Extends the HiDPI work (which added a dpr=2 e2e because dpr≠1 was the untested axis). The new axes are fit mode, frame DPR, and color.

  1. Vitest (pure) — viewport.test.ts. frameDestRect/backingToFrame for fill/contain/cover, including: AR match (all three agree), 16:9→4:3 letterbox offsets, 4:3→16:9 crop, and round-trip backingToFrame(frameDestRect) identity. The letterbox inside=false case is the regression guard for out-of-frame clicks.
  2. Vitest — frame-DPR mapping. A 2× frame in a 1× canvas maps a center click to the frame center; asserts fit is computed in logical space.
  3. Python — paint demo. Replace the _to_pixels tests with: incoming coords are frame pixels (identity + clamp); a letterbox inside=false event is ignored.
  4. Python — match-client policy. Feed a set_viewport, assert display.target_size updates and a subsequent publish() at that size produces a keyframe-forcing resize (reuse the session invariant tests).
  5. Playwright — the matrix that would have caught the original bug. Parameterize deviceScaleFactor ∈ {1, 2} × fit ∈ {contain, cover} and assert, via /recorded-events, that a click at a known CSS point maps to the expected frame pixel (computed by the TS mirror of frameDestRect). Keep the dpr=2 viewport-handshake guard from hidpi.spec.ts.
  6. Playwright — color. Gate on VideoDecoder.isConfigSupported + canvas display-p3 support; assert a P3 test frame reads back with the expected wide-gamut pixel (values outside the sRGB cube). Skips where unsupported (headless swiftshader may not do P3 — document the gate).

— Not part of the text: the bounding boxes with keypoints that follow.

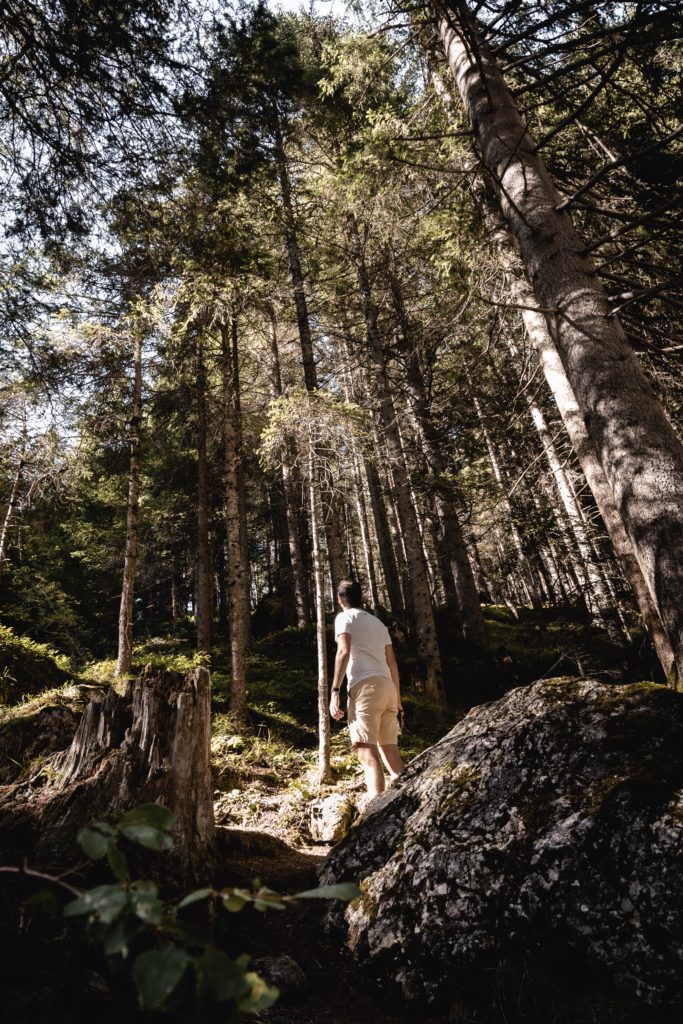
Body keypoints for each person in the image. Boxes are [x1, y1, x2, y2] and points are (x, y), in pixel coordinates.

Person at [329, 578, 404, 797]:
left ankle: (375, 814)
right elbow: (392, 663)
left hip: (365, 688)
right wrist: (398, 701)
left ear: (339, 599)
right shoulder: (379, 624)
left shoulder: (344, 618)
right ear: (360, 598)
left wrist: (335, 691)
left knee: (366, 752)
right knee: (390, 752)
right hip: (388, 688)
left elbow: (343, 652)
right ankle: (411, 801)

The cross-language contract (render_test_pattern / expected_quadrant_color and now frameDestRect) must stay mirrored in Python and TS — that parity is the thing that turns a geometry bug into a failing test.


10. Phased implementation plan

Each phase is independently shippable and testable.

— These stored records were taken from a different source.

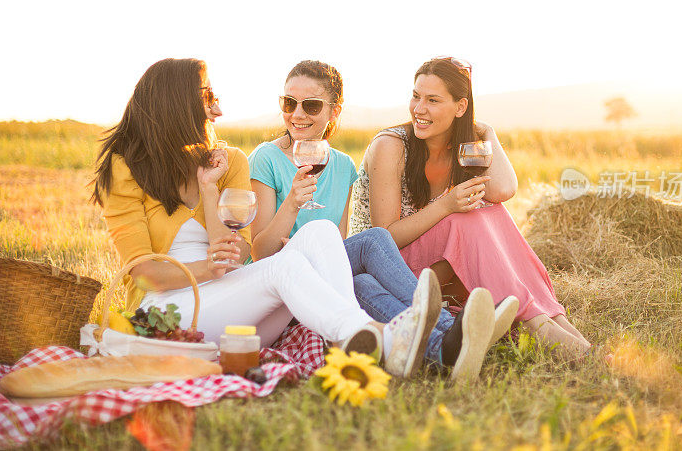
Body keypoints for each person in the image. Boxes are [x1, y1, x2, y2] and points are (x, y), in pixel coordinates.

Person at [91, 58, 434, 378]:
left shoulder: (228, 161)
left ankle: (352, 338)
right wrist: (208, 269)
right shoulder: (125, 169)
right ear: (176, 103)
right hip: (166, 316)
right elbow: (143, 273)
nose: (218, 109)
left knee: (320, 229)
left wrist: (208, 190)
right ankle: (383, 340)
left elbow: (238, 252)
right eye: (207, 97)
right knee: (283, 265)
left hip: (236, 308)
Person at [248, 60, 518, 380]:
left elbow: (337, 245)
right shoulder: (265, 158)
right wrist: (293, 204)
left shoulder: (342, 165)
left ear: (334, 111)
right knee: (376, 238)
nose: (297, 114)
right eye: (289, 103)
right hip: (283, 280)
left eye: (311, 105)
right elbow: (259, 253)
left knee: (362, 283)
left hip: (321, 282)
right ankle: (450, 327)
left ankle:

  • P1 — Fit + client coordinate mapping (no wire size change). viewport.ts, renderer.draw letterbox, worker event mapping to frame pixels, fit option, paint demo + tests, e2e matrix. Delivers the visible AR fix. (Contract change to event coords lands here, gated by config.coords.)
  • P2 — Frame pixel ratio. RawFrame.pixel_ratio, publish(pixel_ratio=), header + config plumbing, client folds frameDpr into fit, event pixel_ratio echo.
  • P3 — match-client resize. resize_policy, Display.target_size, debounce + clamp, demo render loop honors it, session-invariant tests.
  • P4 — Color descriptor (sRGB + Display P3 SDR). ColorSpace, presets, publish(color=), header + config, display-p3 canvas, VUI signaling on the CPU H.264 and NVENC paths, image-path tagging, color e2e.
  • Future — client zoom/pan (client-only, no wire change); HDR/10-bit; 4:4:4; per-client render sizes (§6.4-C).

11. Open questions

  1. Multi-viewer match-client (§6.4): confirm last-writer-wins for now.
  2. Letterbox out-of-frame clicks: inside=false — should the default publisher behavior be ignore or clamp to edge? (Proposal: deliver with the flag; let the app decide; demos ignore.)
  3. match-client target: render at client backing size (crisp, heavier) vs logical size + pixel_ratio tag (cheaper). Proposal: default logical+tag, opt into backing via a crisp=True-style knob.
  4. Config negotiation of coords: do we ever need to support a legacy CSS-coords client, or is frame-pixels unconditional (no shipped clients to break)? Proposal: unconditional; config.coords is documentation/telemetry only.
  5. P3 through headless CI: whether swiftshader/WebCodecs give us a testable P3 path, or color stays a locally-verified + unit-tested contract with a gated e2e.